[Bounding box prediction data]
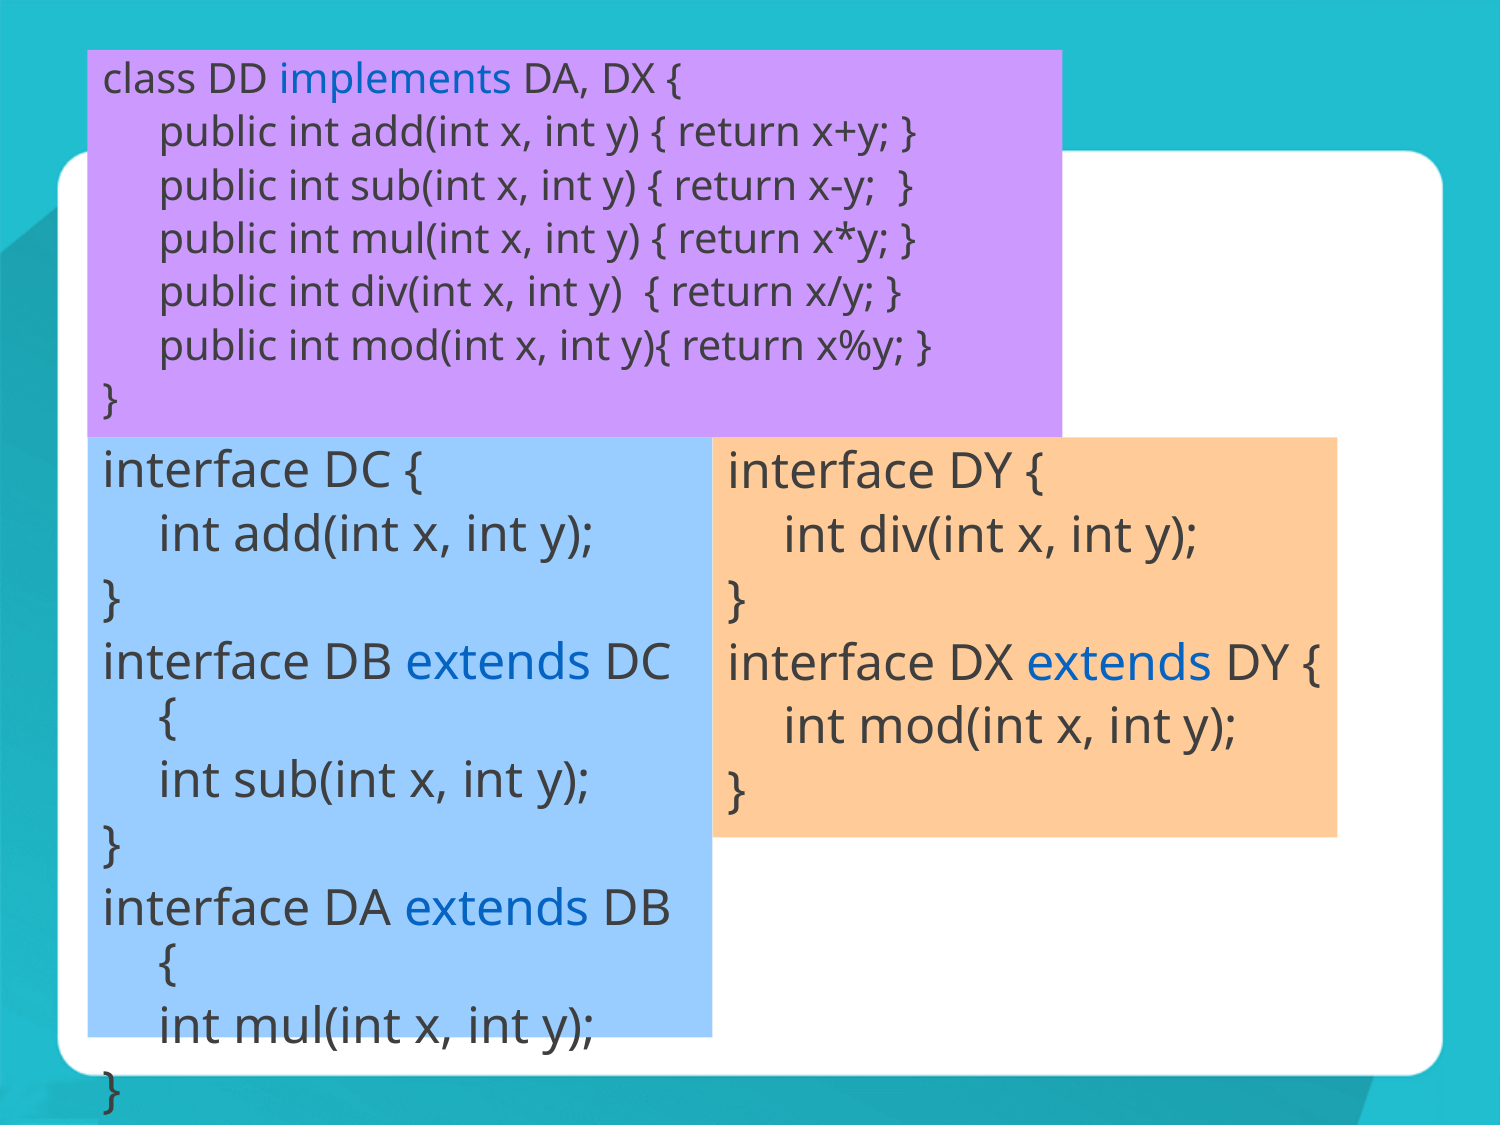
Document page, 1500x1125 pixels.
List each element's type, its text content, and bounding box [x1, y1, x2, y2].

picture [0, 0, 1500, 1125]
text_box class DD implements DA, DX { public int add(int x, int y) { return x+y; } public int sub(int x, int y) { return x-y; } public int mul(int x, int y) { return x*y; } public int div(int x, int y) { return x/y; } public int mod(int x, int y){ return x%y; } } [87, 49, 1063, 438]
text_box interface DC { int add(int x, int y); } interface DB extends DC { int sub(int x, int y); } interface DA extends DB { int mul(int x, int y); } [87, 438, 713, 1038]
list 接口的继承 extends 将多个接口合并为一个新的接口 [75, 187, 1450, 1088]
title 接口 (interface) [103, 0, 1397, 150]
text_box interface DY { int div(int x, int y); } interface DX extends DY { int mod(int x, int y); } [712, 437, 1338, 838]
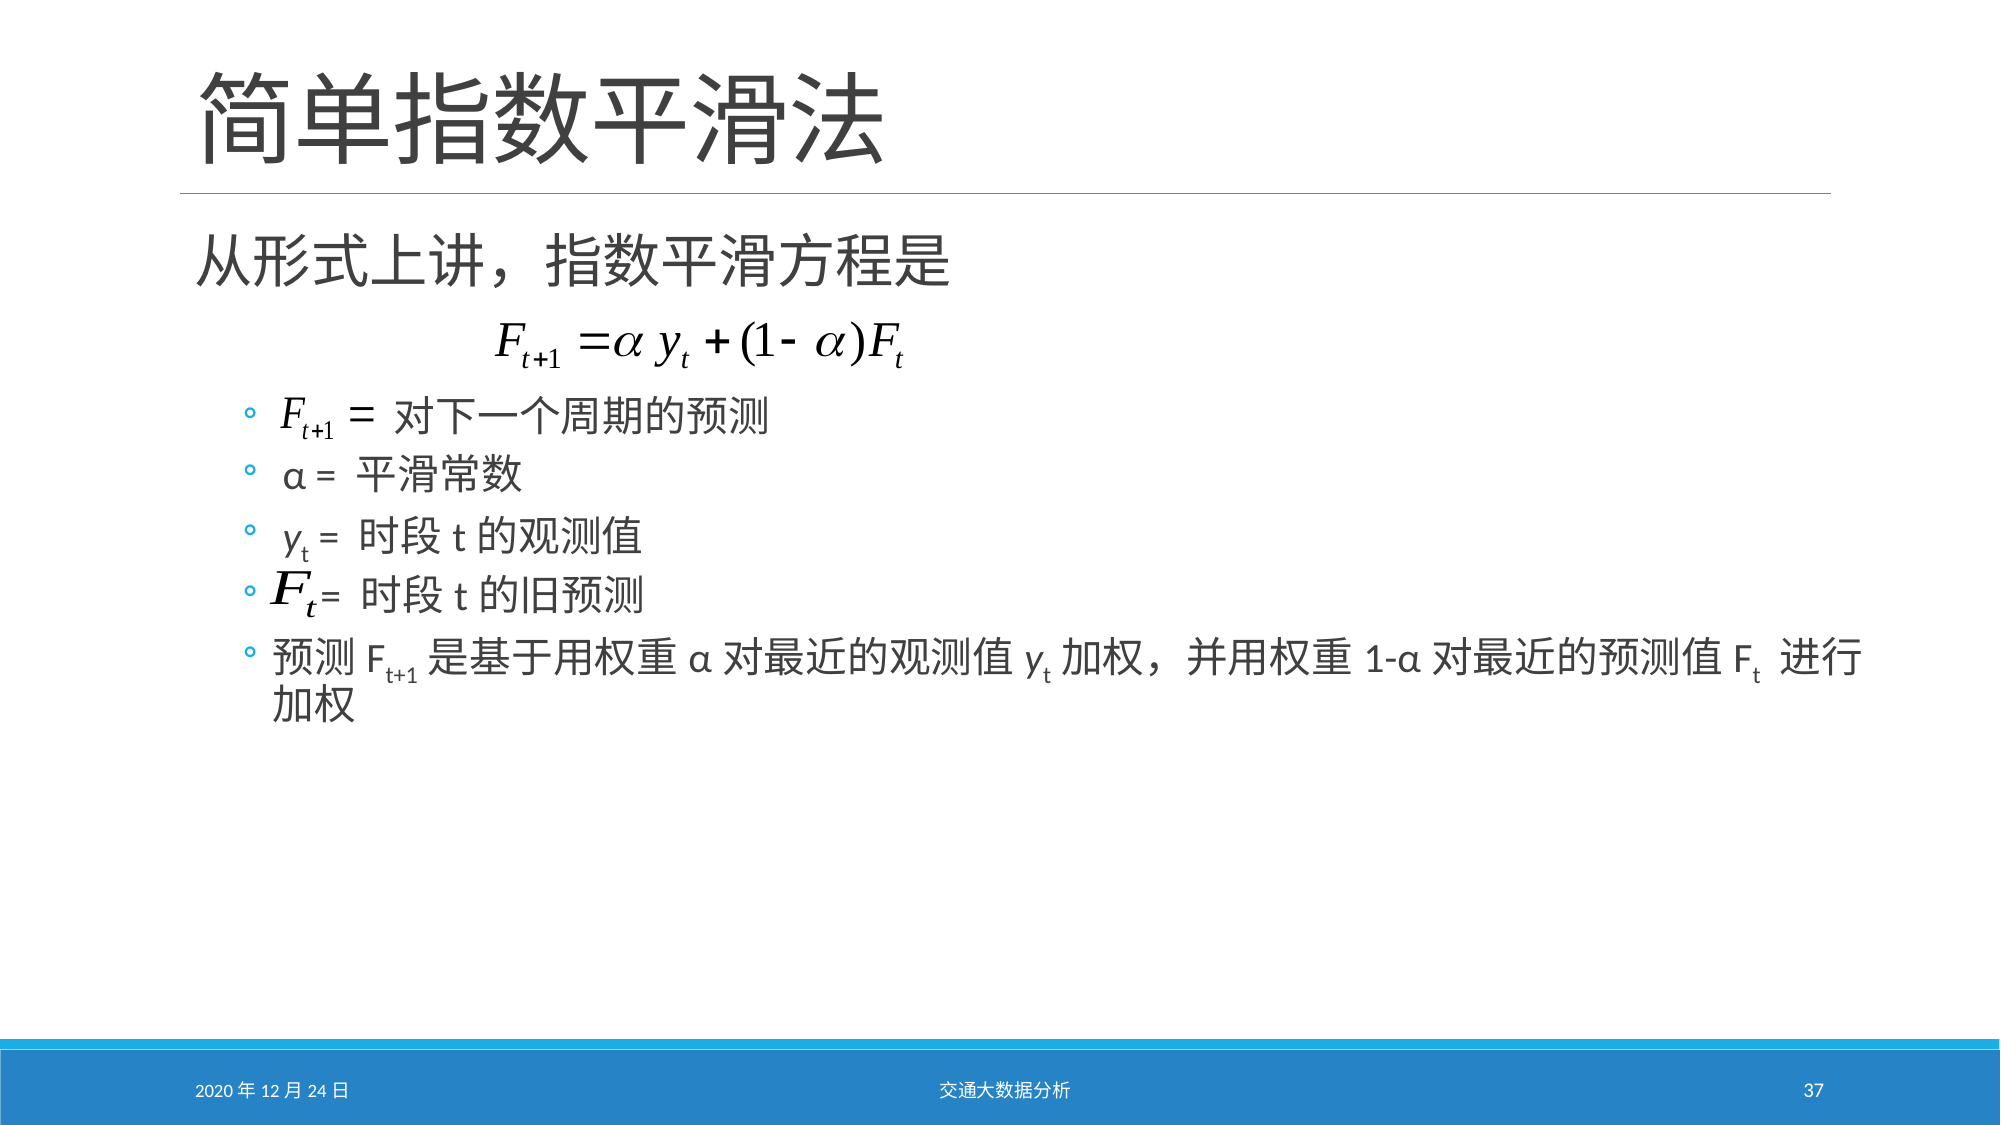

Work task:
The records are to be returned word for word, without any of their pictures.

Response for this exercise:
Document page, 1500x1125 pixels.
List each element's type, its text content, and bounding box [x1, y1, x2, y2].

picture [0, 0, 1500, 1125]
text_box class DD implements DA, DX { public int add(int x, int y) { return x+y; } public int sub(int x, int y) { return x-y; } public int mul(int x, int y) { return x*y; } public int div(int x, int y) { return x/y; } public int mod(int x, int y){ return x%y; } } [87, 49, 1063, 438]
text_box interface DC { int add(int x, int y); } interface DB extends DC { int sub(int x, int y); } interface DA extends DB { int mul(int x, int y); } [87, 438, 713, 1038]
list 接口的继承 extends 将多个接口合并为一个新的接口 [75, 187, 1450, 1088]
title 接口 (interface) [103, 0, 1397, 150]
text_box interface DY { int div(int x, int y); } interface DX extends DY { int mod(int x, int y); } [712, 437, 1338, 838]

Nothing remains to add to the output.